Die Redner verloren kein Wort über die Kriegsmüdigkeit der Bevölkerung in der Ukraine. Und kein Ausdruck von authentischem Schmerz über die schweren Verluste und Verheerungen in dem Land, etwa in Liedern und Gedichten, ohne dass er von nationalistischen Tönen neutralisiert wurde. Außer dass sich die Masse dem üblichen »Slawa Ukraini!«-Rausch hingab, waren auch wiederholt die letzten Zeilen des »Gebets des ukrainischen Nationalisten« der faschistischen Organisation Ukrainischer Nationalisten zu vernehmen. Vereinzelt wurde die rot-schwarze Fahne der Banderisten gezeigt.
Ein ähnliches Bild bot sich in anderen Städten, wie München, Dresden, Leipzig, wo der »gemeinsame Sieg über das putinistische Böse« beschworen wurde, und in Köln.

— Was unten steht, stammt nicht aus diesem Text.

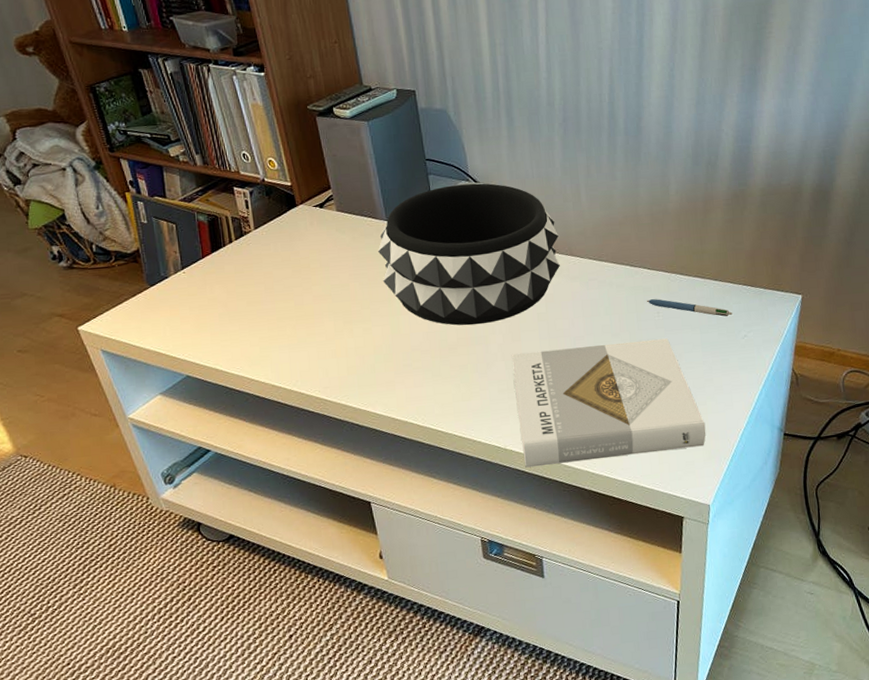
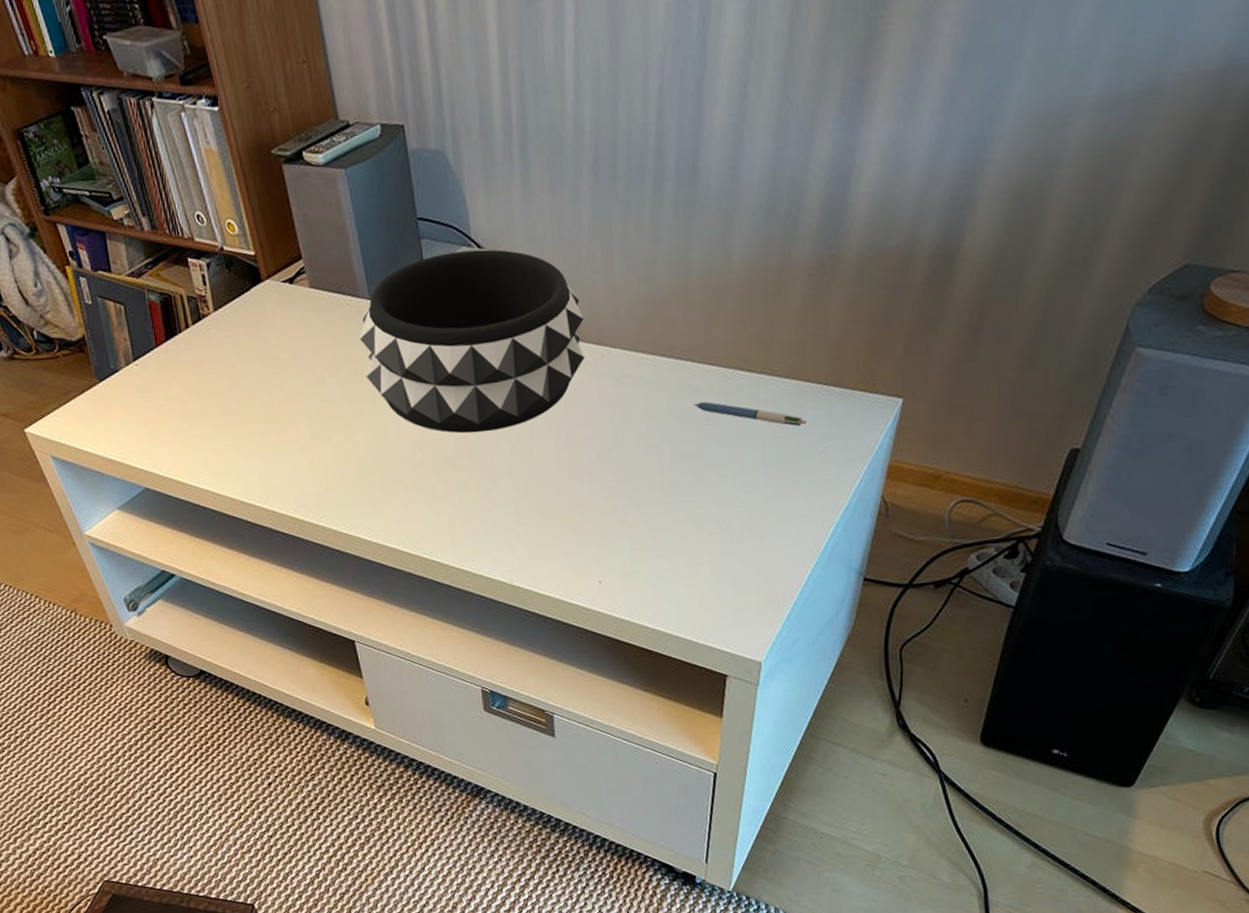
book: present [511,338,706,468] -> none [521,453,762,609]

Dort verlangten die Organisatoren vom Blau-Gelben Kreuz schon in ihrem Aufruf ein Ende der deutschen Zurückhaltung und einen neuen Kanzler, der sich »von Russland nicht länger irritieren und verunsichern« lässt.
In Berlin sorgten Cem Özdemir (Grüne) und Kai Wegner (CDU) vor einem in blau-gelb getauchten Brandenburger Tor für volksgemeinschaftliche Hochgefühle. »Eine freie Ukraine ist eine Lebensversicherung für ein freies Deutschland«, so der Landwirtschaftsminister. »Europa steht zusammen. Berlin steht zusammen«, versprach der Bürgermeister – ebenso »dass wir den Diktator Putin niemals gewinnen lassen«. Die bundesweit größte Kundgebung mit rund 8.000 Teilnehmern wurde, wie bereits im vergangenen Jahr, von Kriegslinken unterstützt. Ein »Anarchist Block« gegen »russischen faschistischen Imperialismus« schloss sich nach einer eigenen Demonstration der Veranstaltung an.